Cross-functional leaders. Business sponsors. The departments that projects actually land in.

These are the people who have to absorb the change, free up staff, adapt their workflows, and deal with the fallout when things go sideways. They’re where projects succeed or fail. And most PMOs interact with them only when a deliverable is due or when somebody needs their signature.

When executives bring me in, it’s often because they’re hearing frustration from the middle that things aren’t working. The middle is the neglected stakeholder — overlooked because the PMO is busy making sure the people who built it don’t regret building it.

And this points to a distinction I think most PMOs haven’t made. There’s a difference between stakeholders of the project and stakeholders of the PMO. Every PMO thinks about project-level stakeholder management. Almost none of them ask: who does this PMO itself serve as an organizational function? (Beyond, you know, the people who can shut us down.)

Here’s the Irony: The Executives Get It

Remember that PMI survey? There’s a second finding that makes the first one sting a little more:

When senior leaders were asked where PMOs should allocate resources, customer relationship management ranked 4th. When PMO leaders were asked where they actually allocate resources…10th. A 25-point gap.

The executives—the very people PMOs are bending over backward to serve—are saying: we want you to build stronger relationships across the organization.

The PMOs aren’t hearing it. They’re too busy prepping the board deck.

*Note: “Customer Relationship Management” is defined in this report as “Building and maintaining strong internal and/or external customer relationships and responding to changes in needs.”

What It Would Take to Actually Shift This

Most PMOs I work with spend roughly 75% of their time running projects, 20% reporting, and 5% working in the middle. And that 5% is almost entirely reactive (i.e., handling stakeholders when a task needs their immediate attention).

I’d like to see something closer to 75–80% running projects, 10% formal reporting, and 10–15% proactively managing middle stakeholders at a portfolio level.

That means making sure business stakeholders know well in advance when they’ll be needed. It means building relationships with your sponsor’s peers (because sponsors change, and you don’t want to start from scratch). It means giving cross-functional leaders action-oriented updates (key decisions made, key decisions yet to make, what’s coming in the next two and six weeks) with similar regularity you give the C-suite.

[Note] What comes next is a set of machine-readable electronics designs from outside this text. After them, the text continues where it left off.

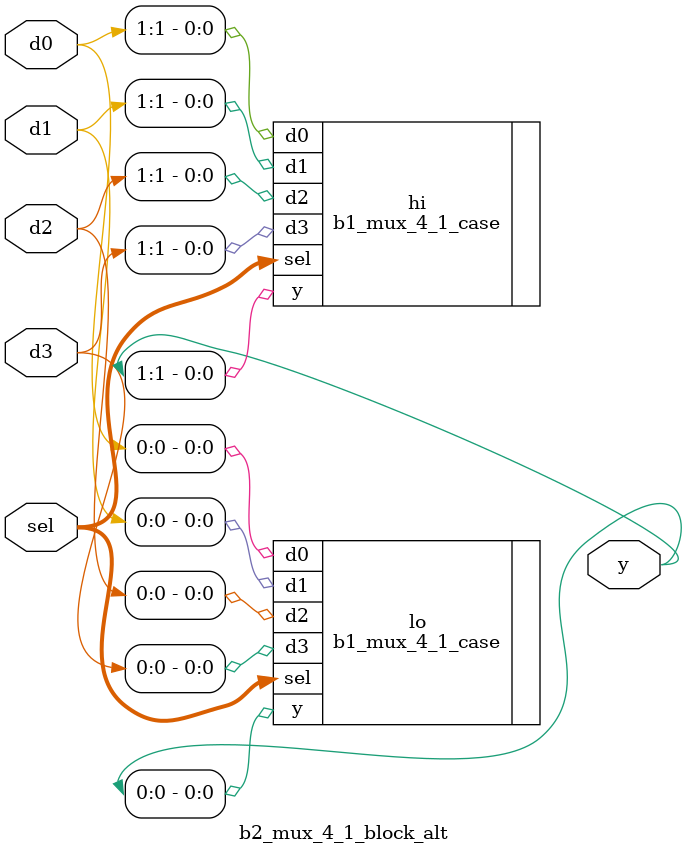
<source format=v>
module b2_mux_4_1_block_alt
(
    input  [1:0] d0, d1, d2, d3,
    input  [1:0] sel,
    output [1:0] y
);

    b1_mux_4_1_case hi(.d0(d0[1]), .d1(d1[1]), .d2(d2[1]), .d3(d3[1]), .sel(sel), .y(y[1]));
    b1_mux_4_1_case lo(.d0(d0[0]), .d1(d1[0]), .d2(d2[0]), .d3(d3[0]), .sel(sel), .y(y[0]));

endmodule
</source>
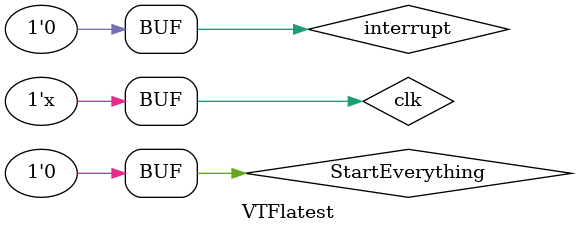
<source format=v>
`timescale 1ns / 1ps


module VTFlatest;

	// Inputs
	reg clk;
	reg StartEverything;
	reg interrupt;

	// Outputs
	wire [7:0] ACCout;
	wire coutRegout;
	wire zeroRegout;
	wire overflowRegout;
	wire StageComplete;
	wire [7:0] BusData;

	// Instantiate the Unit Under Test (UUT)
	topMod uut (
		.clk(clk), 
		.ACCout(ACCout), 
		.coutRegout(coutRegout), 
		.zeroRegout(zeroRegout), 
		.overflowRegout(overflowRegout), 
		.StageComplete(StageComplete), 
		.StartEverything(StartEverything), 
		.interrupt(interrupt), 
		.BusData(BusData)
	);

		initial begin
		// Initialize Inputs
		clk = 0;
		StartEverything = 0;
		interrupt = 0;

		// Wait 100 ns for global reset to finish
		#100;
        
		StartEverything = 1;
		#30;
		StartEverything = 0;
		#200;
		
	end
      
		always begin
		#10 clk =~clk;
		end
		
endmodule


</source>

But here’s the thing: this can’t be a unilateral move. It requires an honest conversation with the executive team about what they’re willing to trade.

I once helped a financial institution shift to a model where more decisions were pushed to the middle, and reporting moved from activity-based (“here’s what we did this month”) to outcome-based (“here’s what changed for the business”). Before we started, I told the leadership team:

“You have one last chance to change your mind before we introduce significant change here. This is going to be uncomfortable. You might feel like you’re getting less of the white-glove treatment. But the trade-off is you’ll see projects that have been stalled for months coming off the backlog and deploying with fewer errors. Are you willing to trade comfort for velocity?”

They were. And we got those results.

The CEO (In Perspective)

The executive team is a stakeholder. Not the only customer. Getting this right doesn’t mean abandoning executive reporting. It means shrinking the footprint and investing the freed-up time in the people who determine whether projects actually succeed.

Because when the middle is well-served—when cross-functional leaders feel informed, when sponsors are engaged early, when impacted teams aren’t blindsided—the executive reports get better too. The projects actually move.

Serve the middle, and the top gets happier too.

If You Only Do One Thing

Pick one active project and identify the cross-functional leaders who are affected by it. Set up a 20-minute face-to-face (or virtual) check-in with each of them (or ask the PM to). Ask:

“What do you wish you knew about this project that nobody’s telling you?”

Their answers will tell you exactly where the gap is.